Different sites, different contexts, but - fortunately - the same language! Since English is a widely used language, lots of English NLP neural networks have been already trained. :) This is a good information, because as a result we can load into our network a set of pre-trained word vectors called embeddings. Such vectors describe a position of a word in a space of words, where words with similair meansing are placed next to each other.
It means that before we train our network with IMDB reviews, we will pass all words through the filter of their meaning in English.
Word embeddings for this project have been produced with word2vec method, which is described e.g. here: https://pathmind.com/wiki/word2vec
The net is constructed from three layers:
- Embeddings layer - non-trainable layers of pre-trained word sequences.
- LSTM layer - the only hidden layer.
- Number of hidden units: 10 as a default, but can be changed. As the hidden units are the learning capacity of the network, I suggest overriding the default with some bigger value (128 is often selected arbitrarily or empirically).
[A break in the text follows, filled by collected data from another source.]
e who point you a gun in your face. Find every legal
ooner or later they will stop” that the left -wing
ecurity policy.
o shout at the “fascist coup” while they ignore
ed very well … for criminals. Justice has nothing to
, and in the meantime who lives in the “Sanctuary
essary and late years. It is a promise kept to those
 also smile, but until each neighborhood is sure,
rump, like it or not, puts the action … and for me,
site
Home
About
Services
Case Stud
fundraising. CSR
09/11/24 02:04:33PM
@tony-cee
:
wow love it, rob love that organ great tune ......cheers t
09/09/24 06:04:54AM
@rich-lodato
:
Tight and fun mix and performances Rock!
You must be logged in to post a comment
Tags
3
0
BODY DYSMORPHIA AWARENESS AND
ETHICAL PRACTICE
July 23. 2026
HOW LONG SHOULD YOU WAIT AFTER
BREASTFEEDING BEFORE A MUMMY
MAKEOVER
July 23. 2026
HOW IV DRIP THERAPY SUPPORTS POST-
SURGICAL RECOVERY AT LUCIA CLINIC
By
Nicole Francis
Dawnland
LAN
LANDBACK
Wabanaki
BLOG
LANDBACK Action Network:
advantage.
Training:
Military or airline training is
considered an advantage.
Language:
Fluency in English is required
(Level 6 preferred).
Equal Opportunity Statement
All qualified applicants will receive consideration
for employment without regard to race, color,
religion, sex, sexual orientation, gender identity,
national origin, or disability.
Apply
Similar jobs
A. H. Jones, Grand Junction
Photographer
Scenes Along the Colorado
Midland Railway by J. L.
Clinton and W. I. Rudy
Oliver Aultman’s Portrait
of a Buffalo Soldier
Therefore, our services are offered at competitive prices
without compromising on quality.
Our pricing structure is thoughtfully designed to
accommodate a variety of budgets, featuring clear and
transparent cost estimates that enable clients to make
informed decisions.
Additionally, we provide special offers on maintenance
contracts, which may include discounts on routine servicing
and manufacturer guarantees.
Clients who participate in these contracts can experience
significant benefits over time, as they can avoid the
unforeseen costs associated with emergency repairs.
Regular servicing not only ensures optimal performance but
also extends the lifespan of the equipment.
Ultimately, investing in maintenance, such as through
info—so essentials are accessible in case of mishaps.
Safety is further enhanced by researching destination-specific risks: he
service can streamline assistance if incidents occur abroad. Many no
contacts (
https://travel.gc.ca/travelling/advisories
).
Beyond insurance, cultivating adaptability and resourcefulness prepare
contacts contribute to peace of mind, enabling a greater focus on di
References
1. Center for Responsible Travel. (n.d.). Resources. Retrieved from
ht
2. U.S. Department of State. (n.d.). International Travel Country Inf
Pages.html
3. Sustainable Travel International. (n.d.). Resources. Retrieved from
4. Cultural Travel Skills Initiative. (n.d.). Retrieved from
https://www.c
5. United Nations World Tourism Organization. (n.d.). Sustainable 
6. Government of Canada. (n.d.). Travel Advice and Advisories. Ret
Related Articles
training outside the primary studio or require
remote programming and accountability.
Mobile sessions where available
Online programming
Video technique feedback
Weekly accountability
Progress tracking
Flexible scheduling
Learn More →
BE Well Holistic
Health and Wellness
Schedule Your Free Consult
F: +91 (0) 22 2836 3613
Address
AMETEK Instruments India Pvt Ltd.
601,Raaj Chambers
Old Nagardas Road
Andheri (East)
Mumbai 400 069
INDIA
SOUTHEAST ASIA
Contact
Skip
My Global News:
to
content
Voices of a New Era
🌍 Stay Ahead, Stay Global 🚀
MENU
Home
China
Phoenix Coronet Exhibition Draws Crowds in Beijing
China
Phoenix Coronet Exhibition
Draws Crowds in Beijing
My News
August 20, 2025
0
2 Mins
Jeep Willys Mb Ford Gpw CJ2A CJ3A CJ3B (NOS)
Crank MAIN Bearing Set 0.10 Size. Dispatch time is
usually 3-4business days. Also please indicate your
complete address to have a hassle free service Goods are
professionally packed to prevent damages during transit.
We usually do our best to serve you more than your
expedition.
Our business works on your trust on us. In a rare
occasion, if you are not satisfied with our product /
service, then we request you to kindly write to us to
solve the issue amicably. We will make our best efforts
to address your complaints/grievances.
- Number of epochs: 10 as a default, but can be changed (preferably for some smaller value at the beginning, e.g. 3 or 5). One epoch is a pass of entire dataset (forward and backward) through the neural network. It's done only once within one epoch.
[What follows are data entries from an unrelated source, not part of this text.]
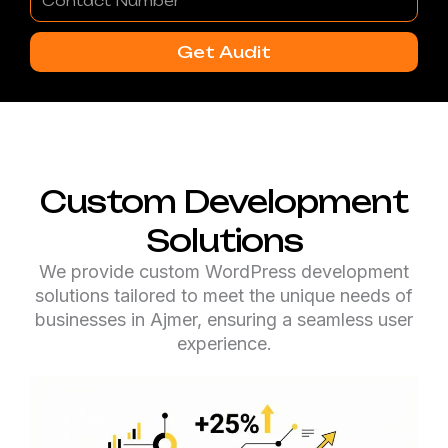
Number
Get Audit
Custom Development
Solutions
We provide custom WordPress development
solutions tailored to meet the unique needs of
businesses in Ajmer, ensuring a seamless user
experience.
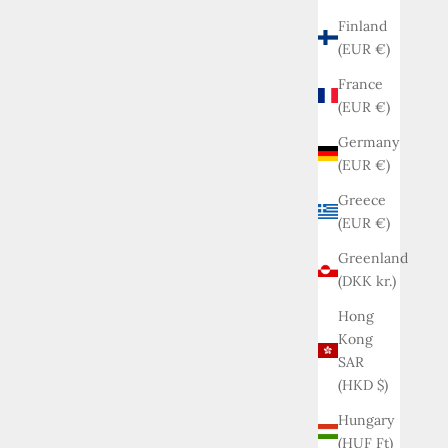
Finland
(EUR €)
France
(EUR €)
Germany
(EUR €)
Greece
(EUR €)
Greenland
(DKK kr.)
Hong
Kong
SAR
(HKD $)
Hungary
(HUF Ft)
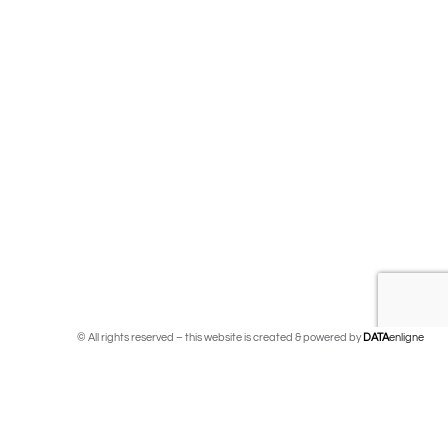
© All rights reserved – this website is created & powered by
DATA
enligne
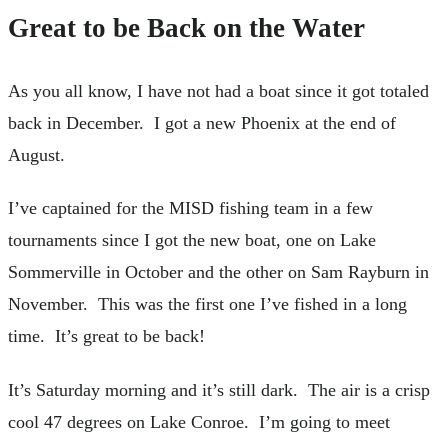
Great to be Back on the Water
As you all know, I have not had a boat since it got totaled
back in December. I got a new Phoenix at the end of
August.
I’ve captained for the MISD fishing team in a few
tournaments since I got the new boat, one on Lake
Sommerville in October and the other on Sam Rayburn in
November. This was the first one I’ve fished in a long
time. It’s great to be back!
It’s Saturday morning and it’s still dark. The air is a crisp
cool 47 degrees on Lake Conroe. I’m going to meet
- Batch size: 32 as a default, so 32 training samples will be fed in one iteration.
- Dropout: 0.5 as a fixed value. Dropout prevents overfitting, by randomly dropping some samples. It improves model performance.
- Activation function:
tanh
function as a fixed value.
- Dense layer - the output layer to collect all results in desired format with
softmax
activation function.
Layers are combined in a form of stack, which is a behaviour of Keras Sequential model.
The script can be run using command line (it's been implemented with argparse
library). It accepts following parameters:
-d
,--data_path
- path to the file with input data (required),-e
,--embedding_path
- path to the file with pre-trained embeddings (required),-r
,--rnn_dim
- number of hidden units in LSTM layer (default: 10, optional),-s
,--save_dir
- path to a saving of trained model (required),-E
,--epochs
- number of training epochs (default: 10, optional),-b
,--batch_size
- size of a single batch (default: 32, optional),-v
,--verbose_level
- verbosity mode (0 = silent (default), 1 = progress bar, 2 = one line; optional).
Since it's only a script, you should also have all required libraries installed (see: requirements.txt
in this repo).
There is an optimized version of Keras' LSTM provided called CuDNNLSTM. As it's presumably 5-10x faster than LSTM, without any loss of quality, I suggest trying it as a form of upgrading the project.
Neural networks tend to perform better with normalized data, so the values should be normalized using e.g. sci-kit MinMaxScaler
. It would probably better perform with softmax
or tanh
functions (depending of type of normalization).
The code is squeezed into one file. Some parts could be easily extracted (most of methods could be static).